TM: Well, I finished college and then I went to work for the YWCA for a short while then I worked for the Japanese American Citizens Leagues office in Portland. And then I got married. My husband owned a small grocery store with his dad. I helped him for about five years when he had to have major stomach surgery and he had to quit. I had one daughter shortly after we got married and then I went to work for... when my husband had to have his stomach surgery and then we had to sell the store, I worked for the Portland Public Schools. And then after working the school district, that was from '55 to '65, about ten years. (In 1954) I had another daughter who (died of) bone cancer (at age ten). I went back to school and got (my) teaching credentials and I went on to teaching for fifteen years. And then my husband passed away (in 1976) while I was teaching. He died at fifty-seven.

RP: Aya, how about you?

AF: Let's see, after we got... see, I got married in 1950 and my husband, he was one of six boys in his family and they were all into farming and so right after we got married in the fall I started to work at a hospital. I helped at the farm a little bit but I thought to myself, gosh, I went to school for four years and I didn't want to go back to farming, so I applied at the Portland hospital and I worked there for a couple of years after my son was born. And then after my daughter was born, I worked for a little bit longer and then I stayed home to take care of the kids but in the meantime I had to work on the farm too.
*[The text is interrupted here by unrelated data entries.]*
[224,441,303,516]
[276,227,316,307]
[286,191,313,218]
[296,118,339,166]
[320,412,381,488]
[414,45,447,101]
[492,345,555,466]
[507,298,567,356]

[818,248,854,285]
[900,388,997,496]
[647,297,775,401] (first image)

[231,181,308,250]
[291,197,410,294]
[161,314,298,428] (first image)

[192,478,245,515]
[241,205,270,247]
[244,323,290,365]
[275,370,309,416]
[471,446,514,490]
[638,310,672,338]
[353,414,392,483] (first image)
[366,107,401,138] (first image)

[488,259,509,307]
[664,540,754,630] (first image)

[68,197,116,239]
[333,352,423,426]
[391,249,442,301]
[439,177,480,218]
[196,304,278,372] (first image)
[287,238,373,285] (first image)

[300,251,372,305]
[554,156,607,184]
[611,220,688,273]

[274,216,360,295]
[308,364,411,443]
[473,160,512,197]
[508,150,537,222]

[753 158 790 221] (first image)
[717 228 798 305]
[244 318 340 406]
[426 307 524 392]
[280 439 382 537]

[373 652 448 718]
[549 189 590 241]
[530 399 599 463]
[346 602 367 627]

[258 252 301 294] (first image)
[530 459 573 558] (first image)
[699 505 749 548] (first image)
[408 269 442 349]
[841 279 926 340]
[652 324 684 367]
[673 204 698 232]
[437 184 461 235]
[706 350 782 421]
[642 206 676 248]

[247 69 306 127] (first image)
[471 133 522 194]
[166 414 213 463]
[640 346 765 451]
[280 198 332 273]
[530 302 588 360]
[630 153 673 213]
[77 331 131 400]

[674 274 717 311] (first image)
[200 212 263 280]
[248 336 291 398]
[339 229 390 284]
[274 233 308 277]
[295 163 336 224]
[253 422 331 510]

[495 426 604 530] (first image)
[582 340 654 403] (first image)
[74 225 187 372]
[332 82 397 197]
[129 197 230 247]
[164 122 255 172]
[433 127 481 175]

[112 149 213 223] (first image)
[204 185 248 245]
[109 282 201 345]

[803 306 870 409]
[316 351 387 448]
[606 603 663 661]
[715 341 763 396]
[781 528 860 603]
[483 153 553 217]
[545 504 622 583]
And then later on about ten years later after that, our last daughter was born and I thought, I mean, I needed something to do after she went to school so I started to work at another hospital and I worked there until I retired.

TM: She was a dietitian.

AF: And then I retired in '92 and then just went into all the senior activities.

RP: Were you active in the Japanese American community in Portland?

AF: Yes.

TM: Oh, we're more active in our church.

RP: Is that the Methodist?

TM: Yes.

RP: Aren't you celebrating your 100th anniversary or something like that?

TM: What?

RP: The 100th anniversary of the Methodist church?

TM: Yes, it's over a hundred.

AF: Was it more than a hundred, I don't know,

TM: Yes, it's about a 110 now. Yes, it's one of the oldest.

RP: So how did both of you feel about the efforts that created the redress and reparation?

TM: Well, that was certainly, well, we certainly thanked the people that worked on it, you know. It was a long overdue and it wasn't half as much as what we actually did... very appreciative of it.

AF: It was the parents that should have gotten it but they were gone by then.

TM: That's right. It was the parents that should have gotten it.